Wolfgang Ischinger, Chef der Münchner Sicherheitskonferenz, schrieb auf Twitter: "Herr Ministerpräsident, haben Sie einen außenpolitischen Berater? Falls ja, sofort feuern." Der Verband der sächsischen Wirtschaft jedoch gab Kretschmer Rückendeckung und sprach von einem positiven Signal.

Kretschmer berichtete, dass er Putin auf die Lage in der Ukraine und die Verantwortung Russlands angesprochen habe. Es gehe aber darum, den Konflikt nicht weiter zu schüren und zu einem vernünftigen Miteinander zu kommen. Nach fünf Jahren Sanktionen sehe man auch, dass sie teils umgangen würden, und müsse sie deshalb hinterfragen. Für Sachsens Wirtschaft seien sie von Nachteil.

"Die Dinge müssen klar und deutlich benannt werden. Das habe ich gemacht", sagte er. Ischinger sollte akzeptieren, dass es andere Meinungen gebe. In Ostdeutschland gebe es eine besondere Sichtweise auf Osteuropa, die aus gemeinsamer Vergangenheit stamme. Man kenne die Gefühle der Menschen dort.

Zugleich bekräftige Kretschmer seine Haltung zur Gaspipeline Nordstream 2 durch die Ostsee, die man auf jeden Fall realisieren müsse.
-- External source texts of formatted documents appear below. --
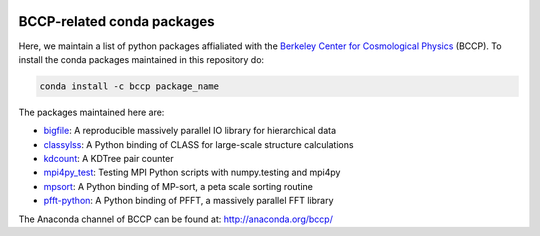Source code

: 
.. image:: https://travis-ci.org/bccp/conda-channel-bccp.svg?branch=master
    :alt: Build Status
    :target: https://travis-ci.org/bccp/conda-channel-bccp
    
BCCP-related conda packages
============================

Here, we maintain a list of python packages affialiated with the `Berkeley
Center for Cosmological Physics`_ (BCCP). To install the conda packages maintained 
in this repository do:

.. code:: sh

    conda install -c bccp package_name
    
    
The packages maintained here are: 

* `bigfile`_: A reproducible massively parallel IO library for hierarchical data
* `classylss`_: A Python binding of CLASS for large-scale structure calculations
* `kdcount`_: A KDTree pair counter
* `mpi4py_test`_: Testing MPI Python scripts with numpy.testing and mpi4py
* `mpsort`_: A Python binding of MP-sort, a peta scale sorting routine
* `pfft-python`_: A Python binding of PFFT, a massively parallel FFT library

.. _`Berkeley Center for Cosmological Physics` : http://bccp.berkeley.edu
.. _`bigfile` : https://github.com/rainwoodman/bigfile
.. _`classylss` : https://github.com/nickhand/classylss
.. _`kdcount` : https://github.com/rainwoodman/kdcount
.. _`mpi4py_test` : https://github.com/rainwoodman/mpi4py_test
.. _`mpsort` : https://github.com/rainwoodman/MP-sort
.. _`pfft-python` : https://github.com/rainwoodman/pfft-python

The Anaconda channel of BCCP can be found at: http://anaconda.org/bccp/
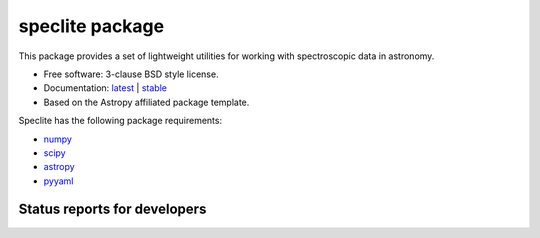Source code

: speclite package
================

.. image:: http://img.shields.io/badge/powered%20by-AstroPy-orange.svg?style=flat
    :target: http://www.astropy.org
    :alt: Powered by Astropy Badge

This package provides a set of lightweight utilities for working with spectroscopic data in astronomy.

* Free software: 3-clause BSD style license.
* Documentation: `latest <http://speclite.readthedocs.org/en/latest/>`_ | `stable <http://speclite.readthedocs.org/en/stable/>`_
* Based on the Astropy affiliated package template.

Speclite has the following package requirements:

* `numpy <http://www.numpy.org/>`__
* `scipy <http://www.scipy.org/>`__
* `astropy <http://www.astropy.org/>`__
* `pyyaml <http://pyyaml.org>`__

Status reports for developers
-----------------------------

.. image:: https://travis-ci.org/dkirkby/speclite.png?branch=master
    :target: https://travis-ci.org/dkirkby/speclite
    :alt: Test Status

.. image:: https://readthedocs.org/projects/speclite/badge/?version=latest
    :target: https://readthedocs.org/projects/speclite/?badge=latest
    :alt: Documentation Status

.. image:: https://coveralls.io/repos/dkirkby/speclite/badge.svg?branch=master&service=github
    :target: https://coveralls.io/github/dkirkby/speclite?branch=master
    :alt: Coverage Status

.. image:: https://img.shields.io/pypi/v/speclite.svg
    :target: https://pypi.python.org/pypi/speclite
    :alt: Distribution Status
Manches an der Debatte darüber habe "den Zungenschlag amerikanischer Interessen": "Das kann nicht richtig sein, wir haben hier ein europäisches Interesse." Immer, wenn es eine enge Wirtschaftskooperation gebe, sei auch das Konfliktpotenzial klein.

Kretschmer ging auch auf die Kritik an seiner Person ein. Die Wortmeldungen hätten "etwas Überhebliches" und ihn selbst verstört: "Es fehlt nur noch, dass jemand sagt: Nur weil der mal Russisch in der Schule gelernt hat, hat er jetzt diese Position." Ostdeutschland habe ein große Kenntnis der Lage in Osteuropa. Er würde sich über einen Besuch Putins in Dresden sehr freuen, um die Gespräche mit ihm fortzusetzen.